Del Matthew Bigtree is a television and film producer who is the CEO of the anti-vaccination group Informed Consent Action Network. He also produced the film, “Vaxxed: From Cover Up to Catastrophe.”
He told The Final Call, “We see all the studies, Cleveland Clinic, famous studies now showing us that if you get the vaccine within about 14 or 15 weeks, you’re more likely to be infected. Meaning this vaccine is helping the virus, which was something that we warned about in the High Wire very, very early on.”
“We cannot any longer depend on that television set. We know it lies to us. We can’t depend on those newspapers. We know they lied to us. I keep saying that there’s a real spiritual component to this, which is we all have to sit and get quiet and get with God and really ask ourselves, does it make sense what they’re saying to me?
We have to start trusting that God-given intuition more and trust ourselves and speak our truth. Remember that the Constitution is not designed to control us. It’s designed to control our government.”
The Nation of Islam spoke early on COVID and the vaccine which the Honorable Minister Louis Farrakhan encouraged his followers to avoid at all costs. Abdul Arif Muhammad is the student general counsel for the Nation of Islam and successfully argued a case against an insurance company that tried to force Dr. Safiyya Shabazz to stop administering Ivermectin to her patients with COVID-19. They also tried to pressure her to administer the COVID-19 vaccine.
“The impact of this case, if decided in favor of the government, would be to give more power to the federal government to prescribe what exact rights people would have under the First Amendment, particularly concerning matters that the government does not agree with. It would not be limited.
It started here with the concept of the government regulating what people could say about the COVID-19 vaccine, and that they are not permitted to express disagreement with the COVID-19 vaccine or to offer their views of alternative treatments against the COVID-19 virus,” Attorney Muhammad told The Final Call.
“The government did not want anyone to express a view different from their selling point that the Covid 19 vaccine was safe and effective which has been proven to not be true.
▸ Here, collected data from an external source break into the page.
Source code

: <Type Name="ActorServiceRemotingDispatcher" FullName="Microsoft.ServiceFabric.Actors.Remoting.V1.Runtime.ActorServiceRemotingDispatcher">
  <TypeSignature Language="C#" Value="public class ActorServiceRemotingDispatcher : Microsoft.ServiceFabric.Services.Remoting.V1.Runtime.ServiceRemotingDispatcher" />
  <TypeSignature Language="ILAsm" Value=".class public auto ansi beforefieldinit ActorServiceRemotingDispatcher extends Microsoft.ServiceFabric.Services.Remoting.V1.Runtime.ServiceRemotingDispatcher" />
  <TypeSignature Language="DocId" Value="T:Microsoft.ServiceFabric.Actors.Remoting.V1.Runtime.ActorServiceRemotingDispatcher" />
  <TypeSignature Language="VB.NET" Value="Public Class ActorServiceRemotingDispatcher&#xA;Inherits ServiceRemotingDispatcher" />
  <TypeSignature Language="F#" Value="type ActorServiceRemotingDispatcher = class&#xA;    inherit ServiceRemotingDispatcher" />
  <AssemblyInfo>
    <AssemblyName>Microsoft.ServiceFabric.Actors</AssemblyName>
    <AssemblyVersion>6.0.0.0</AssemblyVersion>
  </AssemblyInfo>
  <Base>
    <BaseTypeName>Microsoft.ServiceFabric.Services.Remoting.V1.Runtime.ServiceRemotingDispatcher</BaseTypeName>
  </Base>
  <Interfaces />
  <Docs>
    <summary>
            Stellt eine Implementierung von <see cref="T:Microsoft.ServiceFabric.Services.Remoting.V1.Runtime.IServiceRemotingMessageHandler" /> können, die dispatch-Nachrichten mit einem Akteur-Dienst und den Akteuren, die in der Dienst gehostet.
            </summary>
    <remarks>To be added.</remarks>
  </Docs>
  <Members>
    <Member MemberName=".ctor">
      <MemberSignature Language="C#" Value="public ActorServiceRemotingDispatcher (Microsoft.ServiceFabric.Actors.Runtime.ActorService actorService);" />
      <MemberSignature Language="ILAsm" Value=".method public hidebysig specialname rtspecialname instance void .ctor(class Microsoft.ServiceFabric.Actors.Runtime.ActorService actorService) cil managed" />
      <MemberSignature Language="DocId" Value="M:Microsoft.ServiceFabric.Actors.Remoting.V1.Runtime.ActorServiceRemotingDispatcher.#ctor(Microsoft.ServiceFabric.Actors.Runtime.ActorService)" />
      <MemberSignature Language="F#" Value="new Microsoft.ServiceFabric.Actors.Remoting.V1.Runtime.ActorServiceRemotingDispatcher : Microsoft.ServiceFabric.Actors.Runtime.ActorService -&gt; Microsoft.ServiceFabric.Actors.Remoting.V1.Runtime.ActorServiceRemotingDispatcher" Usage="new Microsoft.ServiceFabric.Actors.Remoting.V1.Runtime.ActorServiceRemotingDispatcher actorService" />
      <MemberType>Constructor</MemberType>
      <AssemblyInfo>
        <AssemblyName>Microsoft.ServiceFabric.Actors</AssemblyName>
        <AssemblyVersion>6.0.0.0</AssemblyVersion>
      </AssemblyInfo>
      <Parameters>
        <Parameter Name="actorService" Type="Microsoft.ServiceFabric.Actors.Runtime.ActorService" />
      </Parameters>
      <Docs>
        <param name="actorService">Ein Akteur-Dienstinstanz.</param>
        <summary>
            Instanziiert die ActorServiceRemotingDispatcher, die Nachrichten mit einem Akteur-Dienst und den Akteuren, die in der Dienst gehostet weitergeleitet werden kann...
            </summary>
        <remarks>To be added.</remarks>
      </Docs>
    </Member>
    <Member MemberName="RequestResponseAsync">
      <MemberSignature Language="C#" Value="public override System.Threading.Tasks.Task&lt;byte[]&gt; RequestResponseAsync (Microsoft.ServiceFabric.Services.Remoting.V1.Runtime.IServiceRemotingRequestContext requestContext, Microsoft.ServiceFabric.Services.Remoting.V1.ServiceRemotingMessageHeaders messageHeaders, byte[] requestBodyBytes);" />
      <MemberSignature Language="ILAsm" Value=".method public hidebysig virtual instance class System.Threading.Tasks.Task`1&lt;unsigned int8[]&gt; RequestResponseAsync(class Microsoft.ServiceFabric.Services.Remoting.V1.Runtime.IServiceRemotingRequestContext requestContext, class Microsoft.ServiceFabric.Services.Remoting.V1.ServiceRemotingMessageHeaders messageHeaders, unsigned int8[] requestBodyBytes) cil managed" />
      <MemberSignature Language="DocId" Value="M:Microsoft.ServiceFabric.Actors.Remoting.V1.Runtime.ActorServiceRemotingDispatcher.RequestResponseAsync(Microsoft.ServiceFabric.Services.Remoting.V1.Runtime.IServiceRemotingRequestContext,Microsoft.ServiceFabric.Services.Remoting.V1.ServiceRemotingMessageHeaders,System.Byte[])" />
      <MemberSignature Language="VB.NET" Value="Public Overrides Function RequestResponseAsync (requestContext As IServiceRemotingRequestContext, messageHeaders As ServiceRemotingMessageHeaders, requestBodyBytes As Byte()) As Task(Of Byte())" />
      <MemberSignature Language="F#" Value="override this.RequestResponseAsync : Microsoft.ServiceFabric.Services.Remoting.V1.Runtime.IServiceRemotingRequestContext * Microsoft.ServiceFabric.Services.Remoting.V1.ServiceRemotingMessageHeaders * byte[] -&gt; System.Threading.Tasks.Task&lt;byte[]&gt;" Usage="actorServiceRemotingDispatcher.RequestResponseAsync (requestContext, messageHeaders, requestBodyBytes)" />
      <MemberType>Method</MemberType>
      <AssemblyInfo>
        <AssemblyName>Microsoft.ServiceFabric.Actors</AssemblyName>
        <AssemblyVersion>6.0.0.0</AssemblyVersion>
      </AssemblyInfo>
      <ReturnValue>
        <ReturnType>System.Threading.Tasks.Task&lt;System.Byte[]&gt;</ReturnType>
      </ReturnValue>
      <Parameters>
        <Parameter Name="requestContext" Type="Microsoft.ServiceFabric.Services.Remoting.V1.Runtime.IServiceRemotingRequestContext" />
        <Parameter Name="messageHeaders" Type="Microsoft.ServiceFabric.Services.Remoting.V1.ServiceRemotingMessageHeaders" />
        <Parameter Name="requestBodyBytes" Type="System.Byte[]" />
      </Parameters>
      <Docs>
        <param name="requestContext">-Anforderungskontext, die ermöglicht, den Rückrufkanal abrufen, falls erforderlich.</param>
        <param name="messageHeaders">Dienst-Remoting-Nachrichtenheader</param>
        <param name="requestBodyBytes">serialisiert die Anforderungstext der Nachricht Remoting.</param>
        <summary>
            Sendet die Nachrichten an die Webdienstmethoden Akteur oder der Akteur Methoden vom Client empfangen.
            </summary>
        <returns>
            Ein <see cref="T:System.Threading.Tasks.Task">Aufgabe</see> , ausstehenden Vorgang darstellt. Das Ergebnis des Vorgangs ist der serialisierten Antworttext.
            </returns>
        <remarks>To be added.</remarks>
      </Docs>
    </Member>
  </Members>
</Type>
The government was allowed to condemn people who offered a different view on social media concerning the COVID-19 vaccine and said that the COVID-19 vaccine was harmful as well as offered alternative remedies,” he continued.
Atty. Muhammad explained that as early as July 2020, Minister Farrakhan told people not to take the vaccine even before the vaccine actually went on the market. Recently, in a major speech in February during the Nation’s annual Saviours’ Day convention in Detroit, Minister Farrakhan spoke again on the dangers of the COVID-19 vaccine. He told the sold-out audience, “The government put a great hit on us in a vaccine. My voice was the voice that told you, don’t take it. Don’t take it. They’re trying to kill us softly with a vaccine.”
Atty. Muhammad is very concerned about this case. “All of these things that are in the First Amendment are now in danger. The First Amendment was included in the constitution to grant to its citizens, the right to express their dissent against government actions.
If the court allows the government to use its power to impose itself on social media companies and others to say that you as a citizen don’t have the right to express a point of view different from that of the government, you could be accused by the government of engaging in misinformation,” he said.
“Further this could lead to the government ultimately saying that you are violating some statute that could be criminal in nature, that you could then be arrested for or being charged with crimes. If the court grants this power to the government, it started with COVID-19, what will be the next issue that the government will use this power to suppress free speech?”